That is why 98% of law firms report owning a document management system (DMS), according to the most recent ILTA Technology Survey.  This is most the logical location for matter-related documents.

 A firm cannot create a process over data it does not know it has; cannot govern, cannot create and implement retention and destruction policies, cannot secure or lockdown unknown entities.  This means matters require centralized, digital file to be maintained and to include all client documents plus related email in order to govern the known.  Lawyers storing documents outside of that electronic file, expose the firm to multiple layers of risk—financial, ethical, regulatory and security risks. 

 Accordingly, law firms have invested heavily in document management systems (DMS) to store client information. The DMS has become the primary productivity and governance tool for firms to service clients and protect their information.

 If the last two years has taught us anything, it’s that our shift in operations to include a home workforce is not temporary. Therefore, law firms need something better than the patched together scan-to-email process established earlier this year.  

 Forced to use existing copier-based technology, law firms are jamming mission critical mail delivery through a system designed for casual use where scanning occurs one document at a time. Quality checks are non-existent, evidenced by the fact that scanned mail is still retained in makeshift filing boxes, or delivered to empty desks for later pickup and review.

 Legal documents arriving in daily mail should not be delivered via scan-to-email for these reasons:

 Scanned documents are stored in the email system, unmanaged. Sensitive client information delivered as attachments violates basic principles of information governance.

  • The email inbox is not a workflow tool and cannot be easily shared with other workers to manage the multi-step process of review, profiling and notification. And there is no way to monitor that every item was properly processed, or even reviewed.
  • Scanned images create larger documents that may violate attachment and/or Inbox size limitations. Not to mention bloated message stores that create headaches for IT managers.
  • Email messages are a key attack vector for phishing attempts while email attachments are a significant source of malware. Building a mission critical application on arguably the weakest link in the IT infrastructure would never be advised if starting from scratch.

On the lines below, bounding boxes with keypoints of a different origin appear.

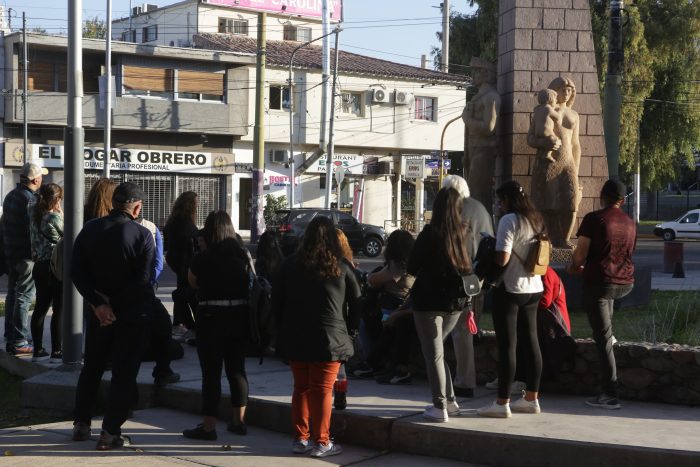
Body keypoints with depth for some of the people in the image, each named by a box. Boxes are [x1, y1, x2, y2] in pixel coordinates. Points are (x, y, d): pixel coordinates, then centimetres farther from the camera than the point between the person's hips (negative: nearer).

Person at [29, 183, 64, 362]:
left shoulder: (34, 214, 5)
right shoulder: (55, 218, -17)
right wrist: (61, 214, -1)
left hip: (40, 265, 8)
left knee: (40, 307, 12)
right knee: (59, 309, 0)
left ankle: (38, 350, 16)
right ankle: (56, 352, 1)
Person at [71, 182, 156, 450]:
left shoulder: (90, 229, -1)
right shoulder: (142, 235, -14)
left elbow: (77, 272, -6)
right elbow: (143, 280, -19)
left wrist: (98, 304, -11)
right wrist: (115, 302, -10)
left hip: (99, 312, 4)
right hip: (134, 314, -4)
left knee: (91, 368, 19)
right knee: (124, 373, 3)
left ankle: (81, 424, 25)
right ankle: (110, 433, 1)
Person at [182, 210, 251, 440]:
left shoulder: (203, 259, -12)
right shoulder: (242, 256, 0)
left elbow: (192, 282, 4)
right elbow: (248, 283, 9)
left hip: (212, 317, -5)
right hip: (239, 316, 5)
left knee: (211, 372, 0)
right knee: (237, 369, 14)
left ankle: (209, 426, 3)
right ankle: (239, 421, 22)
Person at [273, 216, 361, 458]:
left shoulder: (291, 264, 1)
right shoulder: (341, 267, -3)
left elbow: (276, 301, 6)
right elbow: (356, 303, 2)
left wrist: (284, 330, 14)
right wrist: (349, 329, 13)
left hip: (295, 338, 3)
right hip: (329, 338, -2)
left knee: (301, 388, 13)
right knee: (322, 390, 1)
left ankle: (300, 439, 16)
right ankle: (321, 442, 4)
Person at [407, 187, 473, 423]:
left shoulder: (430, 234, -13)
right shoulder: (463, 234, 0)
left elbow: (411, 268, -7)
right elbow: (469, 268, 3)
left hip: (429, 301, -5)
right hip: (456, 301, 5)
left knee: (433, 354, 3)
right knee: (436, 351, 21)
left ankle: (440, 407, 2)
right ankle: (449, 401, 21)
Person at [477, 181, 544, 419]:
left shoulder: (509, 220, -14)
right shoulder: (536, 220, 11)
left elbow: (502, 259, -20)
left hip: (510, 288, -8)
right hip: (534, 288, 8)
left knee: (507, 345, -5)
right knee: (530, 341, 11)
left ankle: (502, 403, -2)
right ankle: (531, 399, 17)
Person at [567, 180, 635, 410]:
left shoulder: (594, 219, -9)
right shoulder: (630, 223, 10)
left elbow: (581, 253, -12)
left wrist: (574, 266, 12)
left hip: (599, 282, -6)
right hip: (625, 283, 6)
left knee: (603, 339, -3)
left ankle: (610, 395, -4)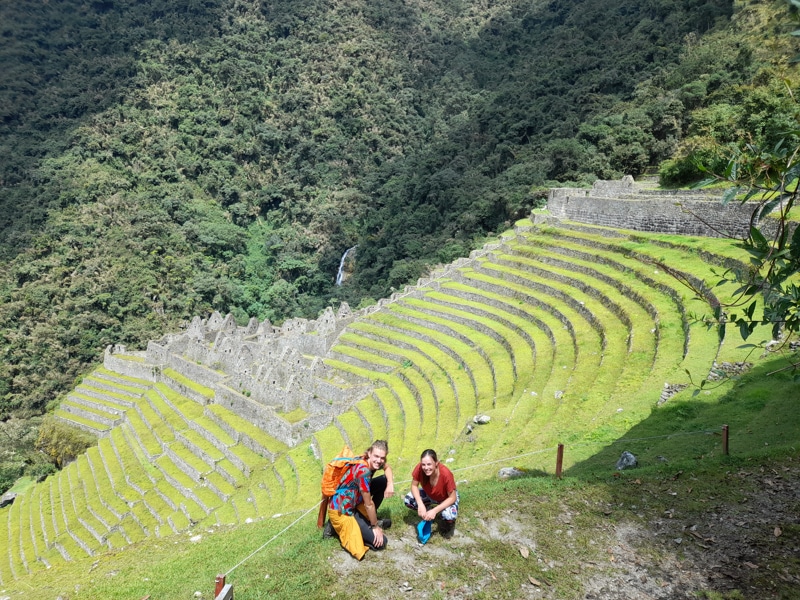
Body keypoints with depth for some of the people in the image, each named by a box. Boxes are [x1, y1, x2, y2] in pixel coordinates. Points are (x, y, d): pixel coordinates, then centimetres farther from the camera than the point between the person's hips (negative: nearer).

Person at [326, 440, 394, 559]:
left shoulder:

 If the firm’s existing scanning system is not well suited to take on this important application, what does a modern, productive and secure mailroom operation look like?

 The modern mailroom is digital. Utilizing intelligent, asynchronous processes to enable current clerical operators to work productively and with minimal training scan, QC, and securely deliver daily mail as searchable PDFs to the firm’s DMS of choice, e.g. iManage or NetDocuments.

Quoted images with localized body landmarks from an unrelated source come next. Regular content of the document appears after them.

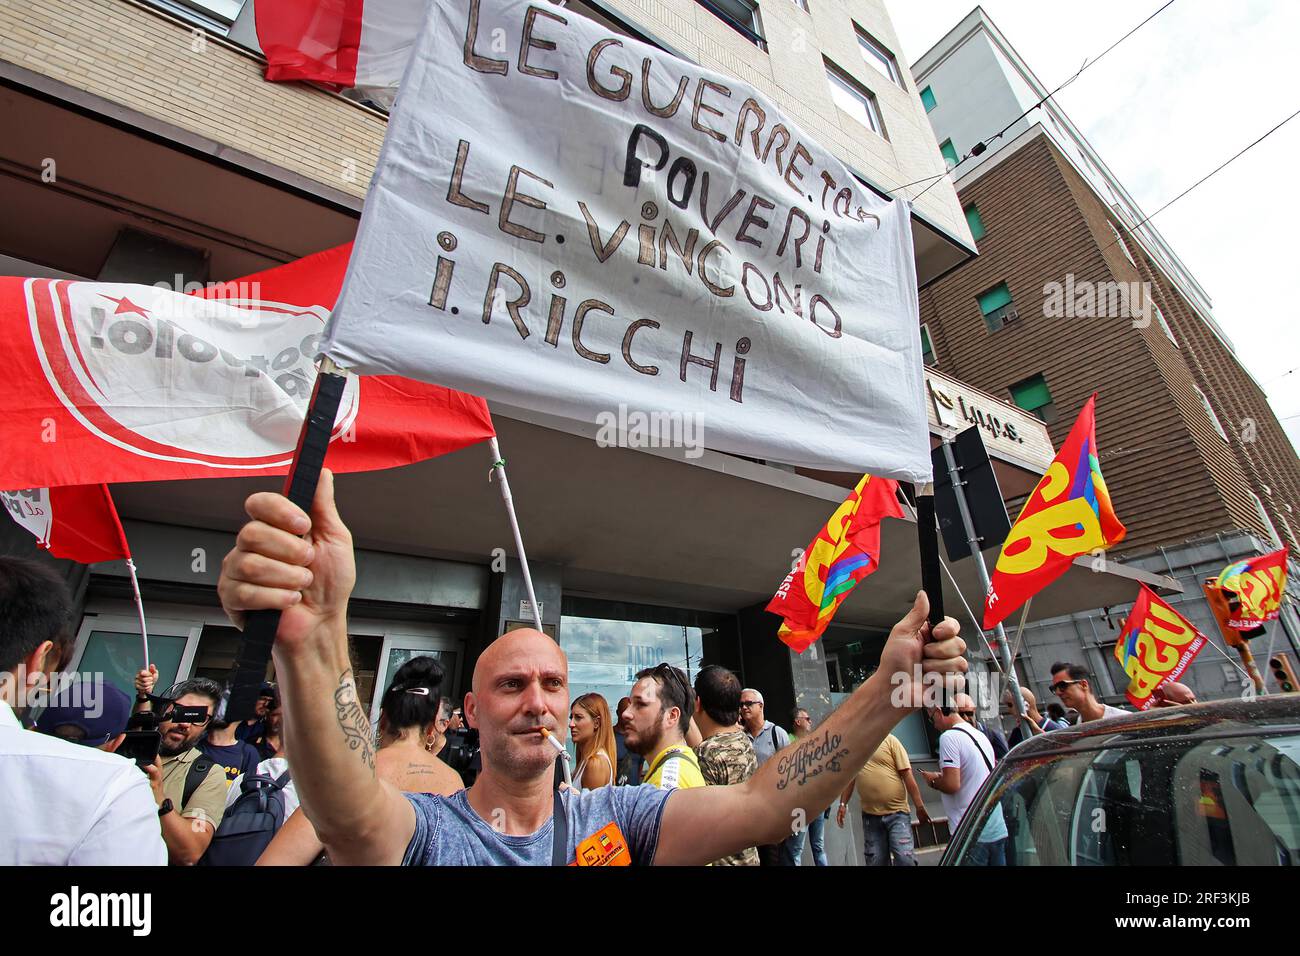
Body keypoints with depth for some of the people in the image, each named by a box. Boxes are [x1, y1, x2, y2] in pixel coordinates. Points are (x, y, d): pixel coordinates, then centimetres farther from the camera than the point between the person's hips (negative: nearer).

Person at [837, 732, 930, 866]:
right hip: (870, 815, 4)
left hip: (897, 812, -4)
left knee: (905, 859, -11)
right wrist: (843, 804, 5)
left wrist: (919, 806, -11)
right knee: (876, 862, 8)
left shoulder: (889, 740, -6)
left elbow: (906, 773, -8)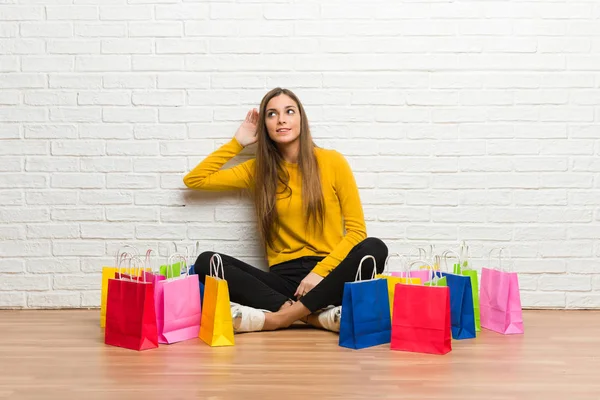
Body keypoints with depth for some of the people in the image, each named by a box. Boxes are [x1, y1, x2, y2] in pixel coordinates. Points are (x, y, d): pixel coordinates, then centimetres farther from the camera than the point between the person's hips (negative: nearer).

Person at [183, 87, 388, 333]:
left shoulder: (332, 162, 3)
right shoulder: (257, 170, 12)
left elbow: (357, 229, 1)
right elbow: (194, 180, 15)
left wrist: (320, 271, -13)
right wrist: (237, 142, 13)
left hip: (328, 276, -2)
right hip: (284, 277, 2)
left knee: (374, 248, -31)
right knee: (206, 262, -23)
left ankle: (280, 317, -31)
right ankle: (319, 315, -30)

 Ideally, operators should not require user access to the DMS, nor should they need to learn complex profiling procedures. The solution must support batch processing yet still works with any multi-function copier. Firms will also need automated quality controls and a remote help desk to provide operational integrity.

 The good news is that a digital mailroom, run optimally, will routinely digitize the biggest remaining flow of inbound paper documents - daily mail. The better news is that longstanding paper-to-digital initiatives will now accelerate, without the pushback from attorneys who insist on paper files. A digital mailroom now becomes the driver towards a conclusive paper-to-digital transformation.